*RECORDS*:
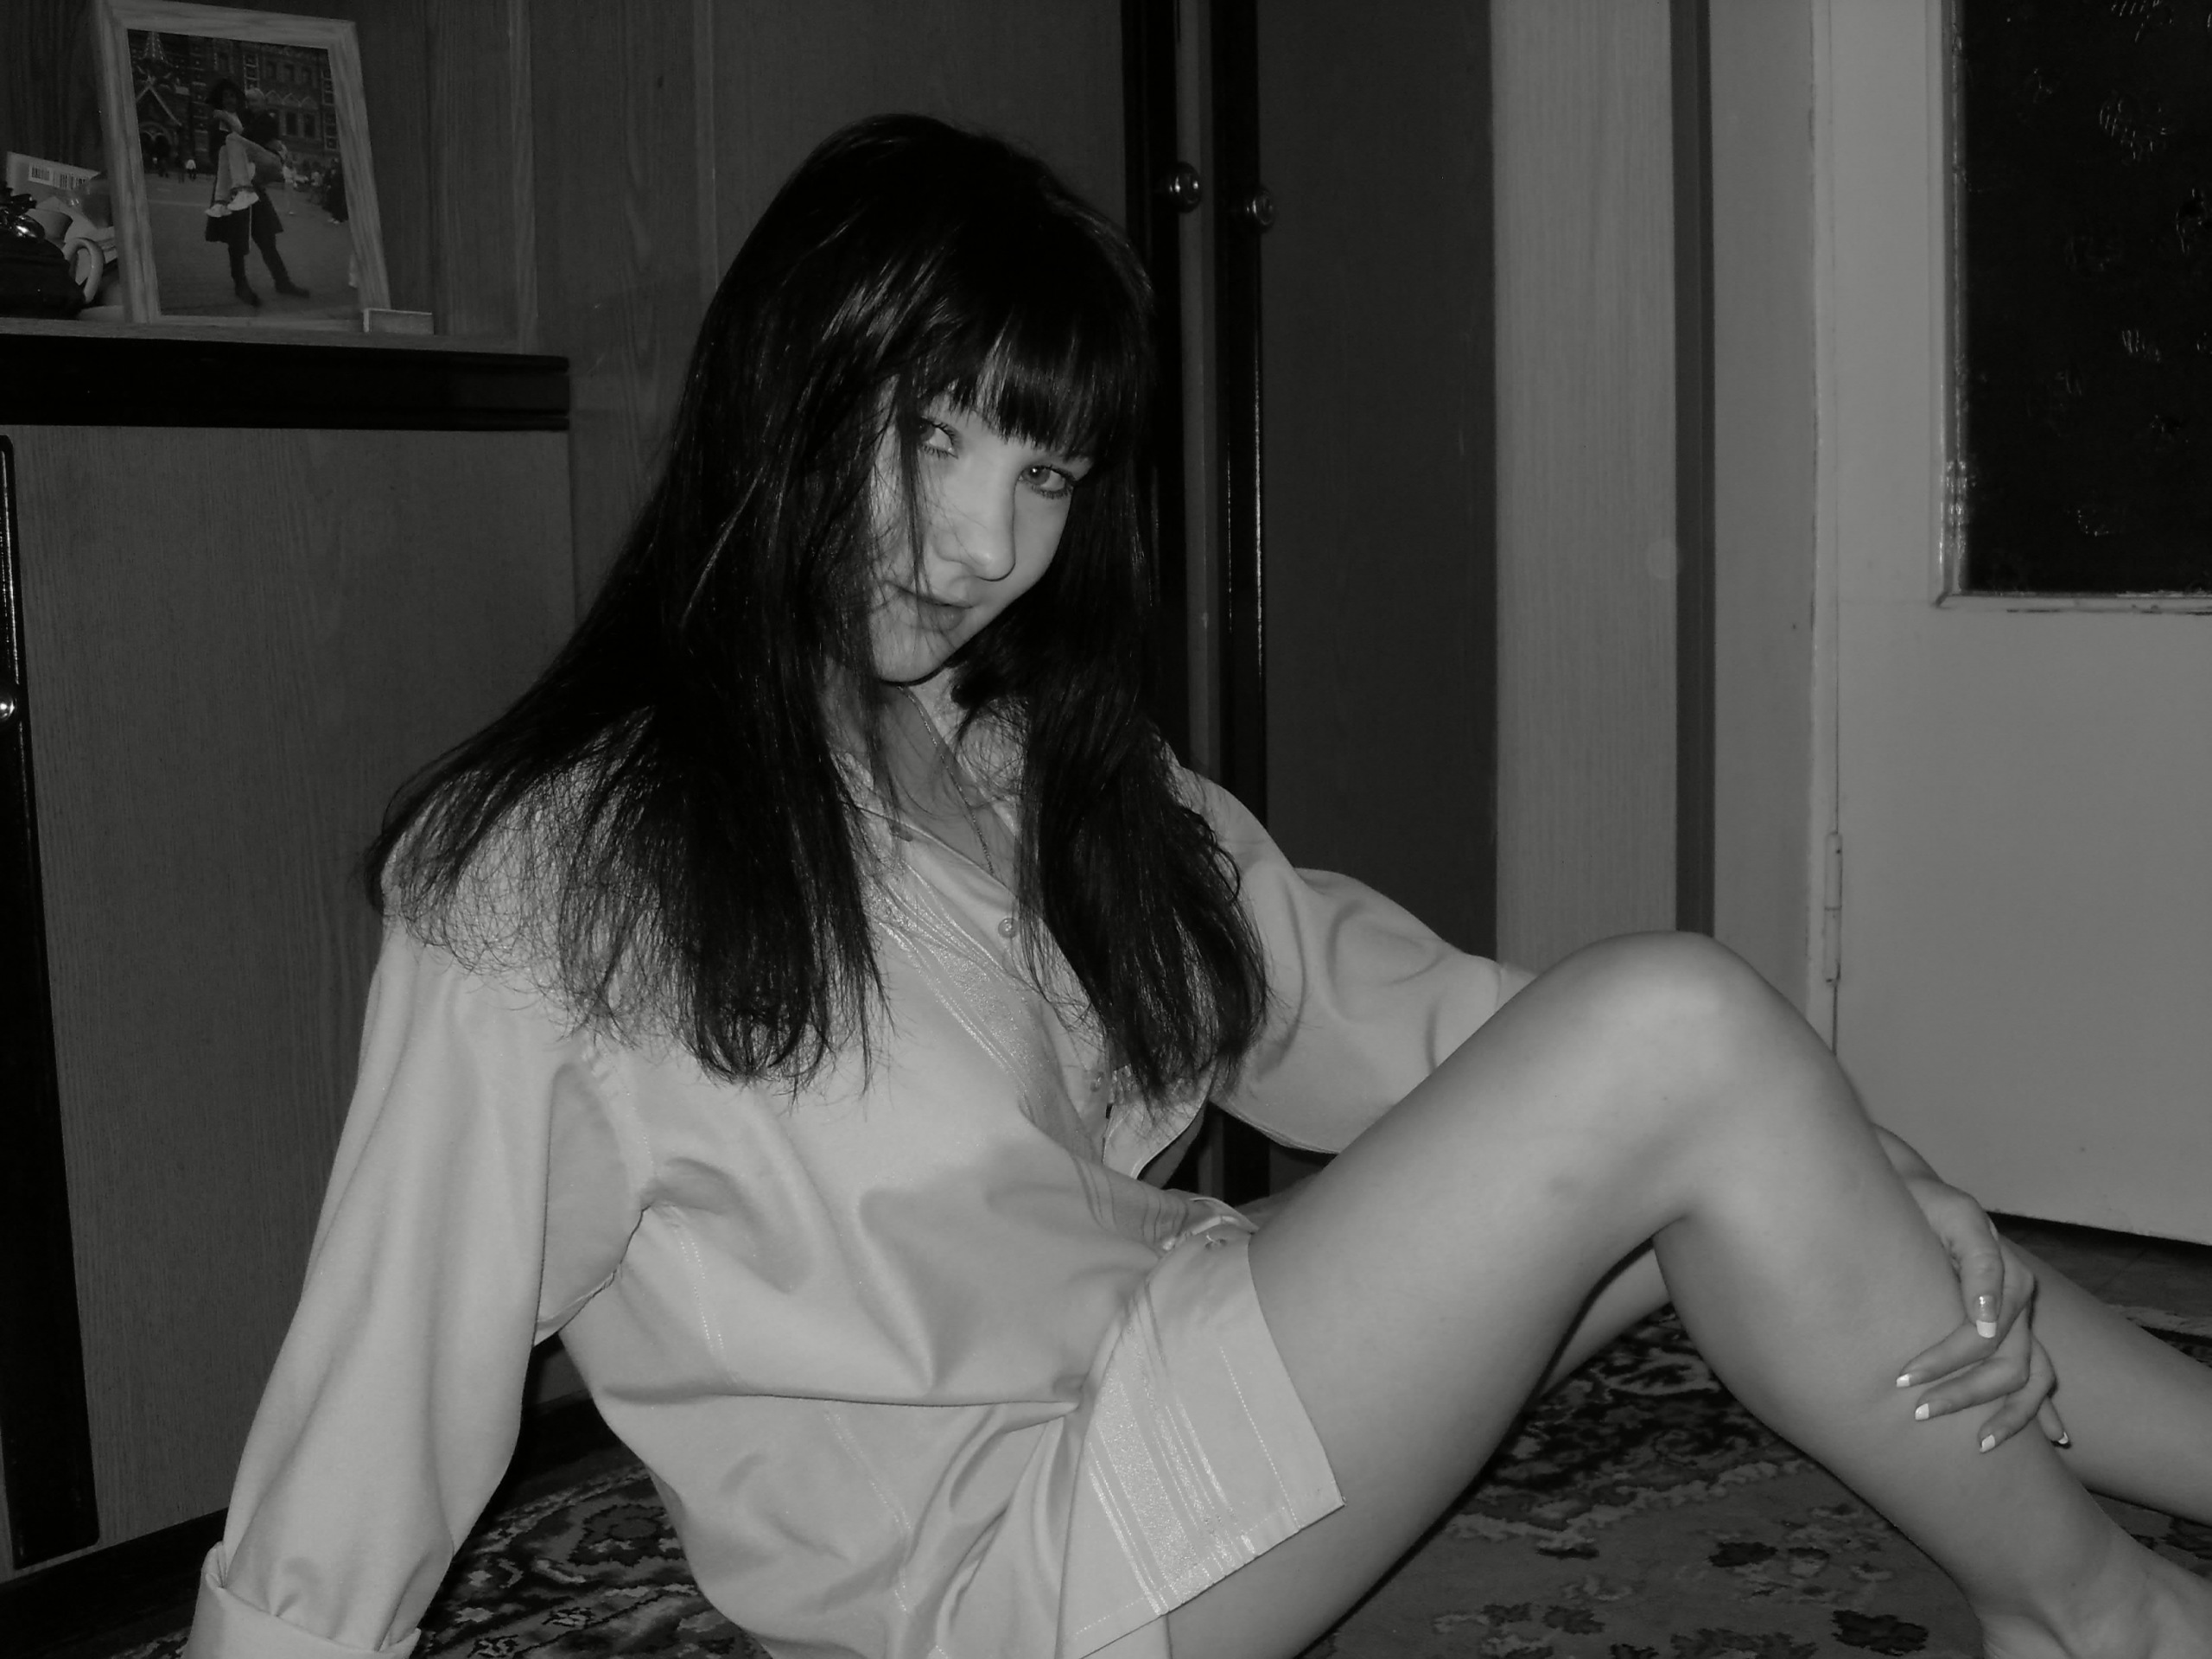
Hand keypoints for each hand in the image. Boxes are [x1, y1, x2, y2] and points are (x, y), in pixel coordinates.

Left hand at [1882, 1140, 2066, 1451]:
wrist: (1920, 1190)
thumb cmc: (1926, 1204)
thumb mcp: (1952, 1218)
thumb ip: (1979, 1264)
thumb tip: (1986, 1320)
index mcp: (2007, 1276)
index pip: (1981, 1338)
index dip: (1945, 1360)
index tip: (1903, 1378)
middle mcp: (2020, 1300)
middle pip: (2007, 1366)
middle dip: (1965, 1394)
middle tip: (1919, 1413)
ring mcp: (2021, 1316)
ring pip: (2033, 1377)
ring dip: (2010, 1415)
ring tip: (1981, 1445)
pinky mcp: (2014, 1325)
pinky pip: (2041, 1372)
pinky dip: (2045, 1406)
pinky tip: (2055, 1439)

*TASK*: Your answer must be the exact lines of the records from the first one through the line containing "thumb ip: (1979, 1264)", with no pictures in it.

*EXPECTED ANSWER*:
Hand keypoints for each hand in the image. Boxes are [x1, y1, x2, y2] and points are (x, y), in pixel coordinates.

Left hand at [1882, 1140, 2066, 1451]:
wrist: (1920, 1190)
thumb cmc: (1926, 1204)
thumb mcp: (1952, 1218)
thumb ip: (1979, 1264)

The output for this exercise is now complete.